Executives at groups representing municipal issuers say they have garnered support in recent days for a "Hurricane Sandy Recovery Bond" program that would allow states and municipalities to rebuild storm-damaged infrastructure with tax-exempt financing.
The storm may also demonstrate to lawmakers the importance of tax-exempt financing and promote opposition to proposals that threaten munis' tax exemption, sources say.
"Whenever there is a serious disaster, Congress understands the importance of tax exempt bonds," said Toby Rittner, president and CEO of the Council of Development Finance Agencies. "You can't take them away from state and local government, and [then] like them when there's a disaster."
The public has "no mood" for proposals that would hinder state and local governments from accessing tax-exempt financing, said John Mousseau, managing director and portfolio manager at investment advisory firm Cumberland Advisors.
"The talk about trying to tax municipal bonds, or put caps on tax advantages, that can wait until another day," said Mousseau, who co-authored a paper about the effects of Hurricane Sandy on the municipal market. "The storm and the necessary intervention on the part of the federal government will get Congress to act, and [will] stop the acrimony in Congress to municipal bonds."
Threats to the industry include a 28% cap on the value of tax-exempt financing for wealthy taxpayers, which President Obama proposed in his 2013 budget.
In addition, the 2010 Bowles-Simpson deficit reduction plan recommended eliminating the tax-exemption for new munis, and a 2010 report from the Bipartisan Policy Center called for eliminating the tax exemption for private activity bonds.
Rittner said lawmakers and officials in states like New York, New Jersey and Connecticut, which absorbed the brunt of the storm, can help the muni bond community "emphasize how important this type of financing is."
Rittner said those officials, as well as bond lawyers and underwriters, have also expressed support for a "Hurricane Sandy Recovery Bond" program.
Rittner said the program could be similar to that created by the Gulf Opportunity Zone Act of 2005, which let issuers in Alabama, Louisiana and Mississippi issue tax-exempt private activity bonds to rebuild residential, commercial and public utility property damaged by Hurricane Katrina.
The act also allowed governments to issue bonds for a second advanced refunding.
Hurricane Sandy bonds could be used to rebuild or repair commercial real estate, rail lines, wharves, docks, electric equipment and transmission lines, Rittner said.
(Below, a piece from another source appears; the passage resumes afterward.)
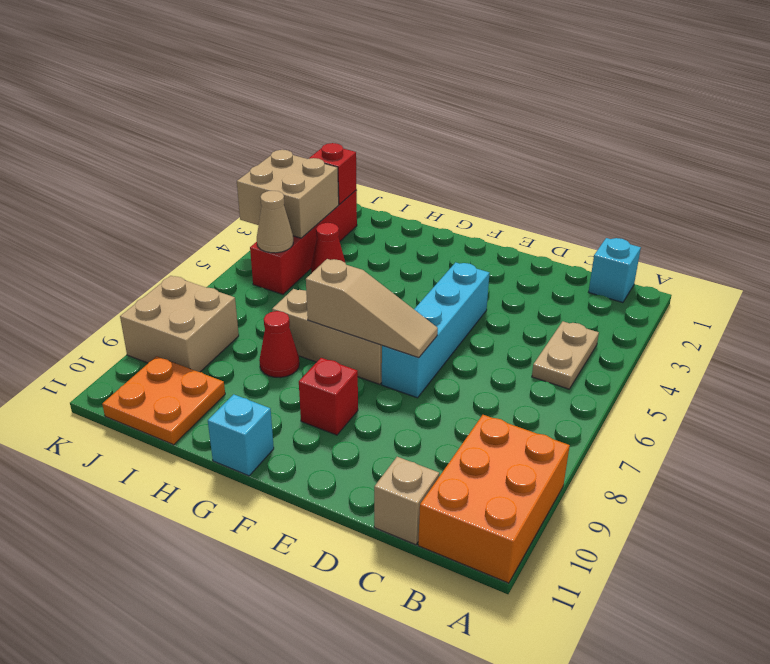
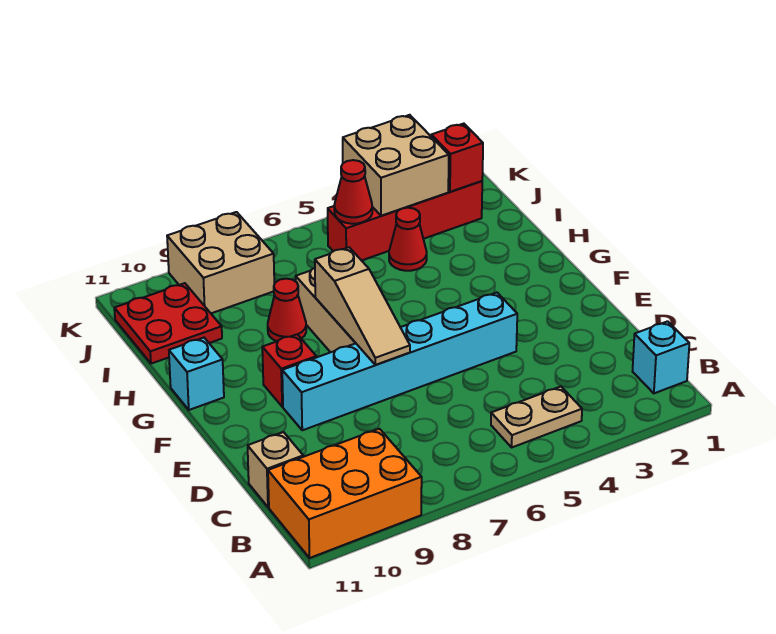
cyan 1x4 brick [382,262,490,398] -> cyan 1x6 brick [282,293,517,430]
orange 2x2 plate [102,356,225,445] -> red 2x2 plate [114,283,222,364]
tan 1x1 cone [257,191,293,253] -> red 1x1 cone [334,160,372,224]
They could also pay for new flood walls, redundant electric grids, flood mitigation projects and efforts to protect the city from future floods.
Rittner has said an allocation of up to $20 billion may be needed.
Hurricane Sandy has been estimated to have caused up to $50 billion in economic damage, according to a report released Nov. 1 by Eqecat Inc., a firm that evaluates damage caused by disasters.
Alan Rubin, a government relations strategist who specializes in natural disasters at law firm Cozen O'Connor, said costs could be even higher. He noted that New York Gov. Andrew Cuomo pegged New York's costs at $33 billion. Add another $25 billion for New Jersey and between $5 billion and $10 billion for Connecticut, said Rubin.
The Federal Emergency Management Agency will likely cover some of the recovery costs, noted Rubin, who helped design a "catastrophic relief" fund to help rebuild Florida following Hurricane Andrew in 1992.
He said disaster-relief bond programs can give governments fast access to money and help connect struggling communities with financial partners and construction firms.
Insiders expect Hurricane Sandy bonds will receive wide support in Congress and are likely to be passed before the current congressional session ends Jan. 3.
"It's really hard to object to this," Rubin said. "Folks are talking about it right now."
Sen. Charles Schumer, whose office did not respond to a call for comment, would likely sponsor such a bill, Rubin said. House sponsorship come from a number of members who represent coastal districts in the affected states.
Congress could also create a Build America Bond-type program for hurricane-stricken zones, said Mousseau. He said the program could be funded through a regional bond bank.
BABs were created under the American Recovery and Reinvestment Act and expired in 2010. Issuers of the bonds, which were taxable, received subsidies from the Treasury Department equal to 35% of interest costs.
Regardless of which program Congress supports, Mousseau said states must be allowed to manage their recovery. "You donct need the federal [government] telling the mayor of Hoboken what needs to be fixed," he said.
Matt Fabian, managing director at Municipal Market Advisors, questioned the benefits of federal programs.
Access to low-interest financing is already readily available, he said. And government programs typically come with a host of terms and conditions "that could extend federal control over the sector."
He also warned that a BAB-type program could "undermine" the market's effort to maintain the tax exemption.
"Democrats already see Build America Bonds as a good supplement to a diminished tax-exempt market," he said. "If issuers go to Congress and [argue] that the tax exemption is insufficient ... it could add momentum [to efforts that would] limit or eliminate the tax exemption."